We always hear about why we should be using a framework. There are reasons galore:

  • Not reinventing the wheel (although I hate this reason)
  • Faster development time (since architecture is skipped)
  • Easier to bring new developers in
  • Common problems are already solved
  • etc...

But I'm looking for the antithesis...

Any thoughts?

+1  A: 

A few ideas:

  1. The type application you are creating does not have a commercial or free framework available (custom hardware-based apps come to mind) (this is the obvious answer)
  2. The system has extensibility requirements that are made more difficult by using a RAD framework (i.e. framework values convention over configuration, where you really need the configuration)
  3. The project scope is small enough that it doesn't make sense to invest the learning curve into using a RAD framework (if you already are past the learning curve, this may or may not apply)
  4. The tools/approach/back-end/platform requirements provided by the framework will introduce unnecessary complexity (YAGNI, using a framework without a business need for its features may increase support costs as you have to support the whole thing, including unused features)
Guy Starbuck
A: 

One of the main advantage to not use a framework is that you have more flexibility in what you can code. For project with a smaller scale, it is often better to have that flexibility.

HoLyVieR
+1  A: 

I'm doing a little framework research lately.
http://matrix.include-once.org/framework/

And to some extend I have to agree. The majority of frameworks don't significantly simplify development. Particularily the "MVC" frameworks are about abstraction more than utility. There are however always features which do help for everyday tasks. ActiveRecord/ORM come to mind as reducing tedious manual work. Form helpers might do, but I haven't seen a seriously helpful one yet.

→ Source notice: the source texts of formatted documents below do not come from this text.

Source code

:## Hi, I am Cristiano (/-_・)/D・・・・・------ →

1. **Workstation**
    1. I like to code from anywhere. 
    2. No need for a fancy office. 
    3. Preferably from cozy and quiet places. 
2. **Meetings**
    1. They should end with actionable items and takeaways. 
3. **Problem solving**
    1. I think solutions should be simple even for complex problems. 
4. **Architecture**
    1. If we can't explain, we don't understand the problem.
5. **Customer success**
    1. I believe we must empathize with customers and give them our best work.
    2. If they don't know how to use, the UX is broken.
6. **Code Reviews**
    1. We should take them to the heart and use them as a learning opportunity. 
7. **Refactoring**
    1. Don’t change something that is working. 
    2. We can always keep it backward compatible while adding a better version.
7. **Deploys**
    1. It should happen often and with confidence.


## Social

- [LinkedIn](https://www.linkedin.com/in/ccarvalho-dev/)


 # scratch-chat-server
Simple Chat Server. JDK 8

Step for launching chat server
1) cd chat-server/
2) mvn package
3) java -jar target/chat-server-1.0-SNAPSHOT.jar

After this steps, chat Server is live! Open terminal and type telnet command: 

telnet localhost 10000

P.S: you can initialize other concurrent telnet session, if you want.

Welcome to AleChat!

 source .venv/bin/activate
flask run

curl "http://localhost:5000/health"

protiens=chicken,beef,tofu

Generally I believe, the more functional library code a framework provides, the higher the productivity. But in the case of Zend Framework, it's randomly dwarfed by complexity. However, check some of the smaller frameworks out. Avoid the overly abstract. Look for scaffolding tools, not libraries.

mario
My only issue is that ORM doesn't really work well for all datasets. Specifically if you have HUGE amounts of data, the typical implementations fail hard (try joining two 10+ million row tables via most ORM implementations). I'm good with SQL, so why would I want to throw that away to make things less efficient (but "easier" to write)... Otherwise I agree...
ircmaxell
I'm trying to coin the term "`Unstored Procedures`" for ORM. It certainly has a place in abstracting database structuring details away. But it sometimes comes at a higher price than Views/Triggers/StoredProcedures.
mario
@ircmaxell: Any ORM worth your while will take the tediousness out of 80% of the tasks that can be dealt with using their generic approaches, while allowing deep digging customized approaches (using customized queries / views / stored procedures / execution plans) in the 20% of tasks that have specific (performance) requirements...
Marjan Venema
A: 
  • Some frameworks need shell access to deploy.
  • Scalability, I've read that sharding is an issue
  • If performance is a priority, frameworks tend to slow down execution speeds
  • Not all developers familiar with MVC pattern so maintainability if developers rotating in/out of project could be a challenge.
burkestar
+1  A: 

My fear has always been, what happens when a framework stops being maintained/updated (for whatever reason)? Your project is locked into whatever PHP/MySQL versions the framework supported.

Nate
+2  A: 

It is implied that frameworks being written by some unknown heroes who is smarter than you by default.
But as a matter if fact it's often not true.
It has bugs, it can be messy and unnecessary overcomplicated. Thus, having your own helper library is often more handy than using such a monster, knowing roughly 10% of it's features.